Avant qu’il ne connaisse des réformes successives, notamment avec son début de “libéralisation” sous Magaret Tatcher (la dame de fer), ce système a été progressivement transféré aux colonies britanniques avant leur indépendance. Même après avoir acquis leur autonomie complète, beaucoup d’ex-colonies britanniques ont gardé et copié (pas toujours identiquement) le NHS britannique. C’est ainsi que les systèmes de santé et assurance maladie ghanéens et nigérians s’appellent respectivement jusqu’aujourd’hui NHIS et NESHI.
AU CAMEROUN OCCIDENTAL ALORS?
L’ex-colon anglais avait effectivement débuté l’implémentation d’un système de santé, calqué sur le modèle NHIS dans le Cameroun occidental qui était sous tutelle tel que défini par l’ONU. Mais il a été stoppé net par l’indépendance survenue quelques années plus tard. Apres l’indépendance l’État (occidental, oriental, puis unitaire) a essayé tant bien que mal de remplir ses obligations régaliennes en matière de santé.
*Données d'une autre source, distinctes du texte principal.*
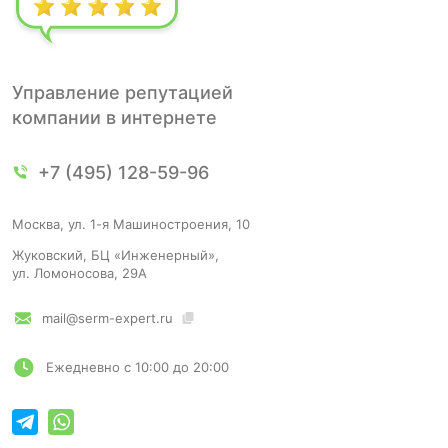
Управление репутацией
компании в интернете
+7 (495) 128-59-96
Москва, ул. 1-я Машиностроения, 10
Жуковский, БЦ «Инженерный»,
ул. Ломоносова, 29А
mail@serm-expert.ru
Ежедневно с 10:00 до 20:00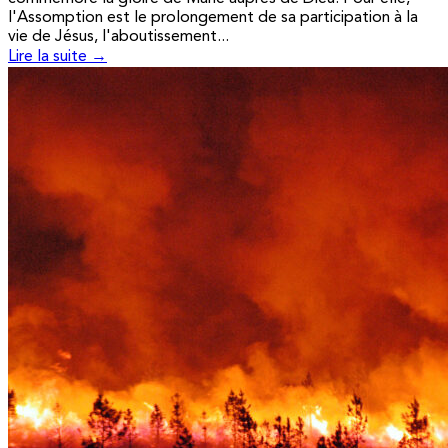
l'Assomption est le prolongement de sa participation à la
vie de Jésus, l'aboutissement...
Lire la suite →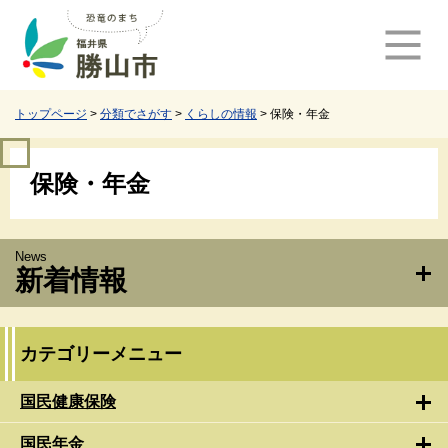
ペ
メ
ー
ニ
ジ
ュ
の
ー
先
を
頭
飛
トップページ
>
分類でさがす
>
くらしの情報
>
保険・年金
で
ば
す
し
本
。
て
保険・年金
文
本
文
へ
新着情報
カテゴリーメニュー
国民健康保険
国民年金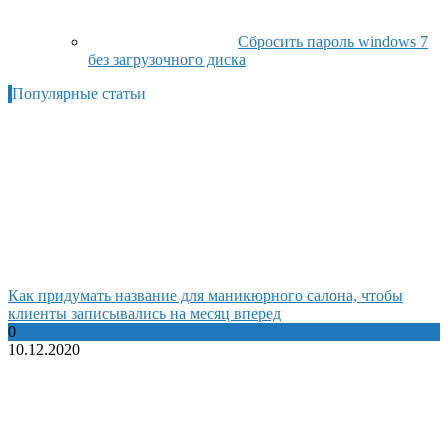
Сбросить пароль windows 7
без загрузочного диска
Популярные статьи
Как придумать название для маникюрного салона, чтобы
клиенты записывались на месяц вперед
0
10.12.2020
Le modèle de système de santé en vigueur à cette époque était très calqué sur le fonctionnement et la structuration de l’Etat. Les plus anciens se rappellent de noms de certains hôpitaux appelés “Hôpital Départemental”(aujourd’hui Hôpital de District), “Hôpital Régional”. Ils se souviennent aussi de campagnes de distribution forcées de la chloroquine ou de la nivaquine pour traiter le paludisme. Puis est survenu la conférence d’Alma Ata en Union soviétique où on a mis en place le concept de “SOINS DE SANTE PRIMAIRE” et plus tard de l’initiative de BAMAKO. La réunion de Bamako a été tenue en raison du fait que les Etats africains (en pleine crise économique) n’arrivaient plus à remplir leurs engagements, surtout en matière de financement de soins. 2 mesures fortes sortiront de cette réunion qui devaient réorienter les liens entre l’Etat et les communautés (populations) bénéficiaires de soins de santé:
– Le CO-FINANCEMENT DES SOINS avec l’introduction du “billet de cession” payé par un membre de la communauté malade pour se faire consulter ou pour bénéficier d’un examen.
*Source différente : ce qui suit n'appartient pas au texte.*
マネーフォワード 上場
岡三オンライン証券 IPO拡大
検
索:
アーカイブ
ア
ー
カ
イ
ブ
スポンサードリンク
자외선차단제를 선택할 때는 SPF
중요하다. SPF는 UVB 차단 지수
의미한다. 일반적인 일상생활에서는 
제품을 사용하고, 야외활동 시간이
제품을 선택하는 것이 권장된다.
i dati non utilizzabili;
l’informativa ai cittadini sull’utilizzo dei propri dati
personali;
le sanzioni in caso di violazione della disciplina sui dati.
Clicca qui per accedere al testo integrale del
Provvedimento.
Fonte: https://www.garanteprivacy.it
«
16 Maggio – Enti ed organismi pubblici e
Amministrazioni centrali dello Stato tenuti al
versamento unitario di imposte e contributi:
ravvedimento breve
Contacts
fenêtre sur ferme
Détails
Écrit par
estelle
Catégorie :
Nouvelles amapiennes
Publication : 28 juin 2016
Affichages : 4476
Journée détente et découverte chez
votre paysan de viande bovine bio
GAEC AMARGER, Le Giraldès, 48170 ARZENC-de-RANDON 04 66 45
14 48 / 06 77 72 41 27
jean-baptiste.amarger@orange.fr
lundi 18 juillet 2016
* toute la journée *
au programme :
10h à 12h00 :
-LA CO-GESTION DES STRUCTURES DE SOINS.
C’est ainsi que sont nées des structures de dialogue entre les communautés et l’Etat qu’on appelle aujourd’hui: COSA (Comité de Santé), COSADI (Comité de Santé de District), COGE (Comité de Gestion), COGEDI (Comité de Gestion du District).
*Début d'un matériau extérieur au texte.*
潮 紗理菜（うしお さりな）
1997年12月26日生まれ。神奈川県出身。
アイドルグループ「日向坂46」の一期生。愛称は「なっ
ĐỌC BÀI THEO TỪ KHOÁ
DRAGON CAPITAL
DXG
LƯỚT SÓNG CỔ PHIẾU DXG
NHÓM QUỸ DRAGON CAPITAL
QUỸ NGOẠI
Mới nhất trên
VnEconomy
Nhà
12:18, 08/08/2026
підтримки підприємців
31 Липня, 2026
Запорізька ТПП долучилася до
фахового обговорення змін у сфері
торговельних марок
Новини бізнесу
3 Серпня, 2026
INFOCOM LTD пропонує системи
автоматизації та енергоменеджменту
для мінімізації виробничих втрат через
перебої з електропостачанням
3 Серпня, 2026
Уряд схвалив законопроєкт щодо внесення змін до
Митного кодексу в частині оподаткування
QU’EN EST-IL DANS LES FAITS?
Toutes ces structures de dialogue sont moribondes et inopérantes dans la zone francophone, pourtant plus actives en zone anglophones. Tandis qu’en zone francophone, un responsable d’une formation sanitaire gère la pharmacie comme son épicerie, en Zone anglophone, ce sont les communautés elles-mêmes qui s’occupent du bon fonctionnement de cette structure capitale de l’hôpital. Il en est de même de l’utilisation des recettes de l’Hôpital.
CONCLUSION
Le modèle de système de santé britannique (NHS) n’est plus en vigueur dans les régions anglophones du pays, mais sa ligne directrice calquée sur l’équité, l’efficience et la bonne gouvernance est restée. Tout ceci en raison de l’implication et de la participation EFFECTIVE de citoyens de cette zone du pays dans la gestion de leurs structures de santé. Les francophones gagneraient à copier ce modèle!!!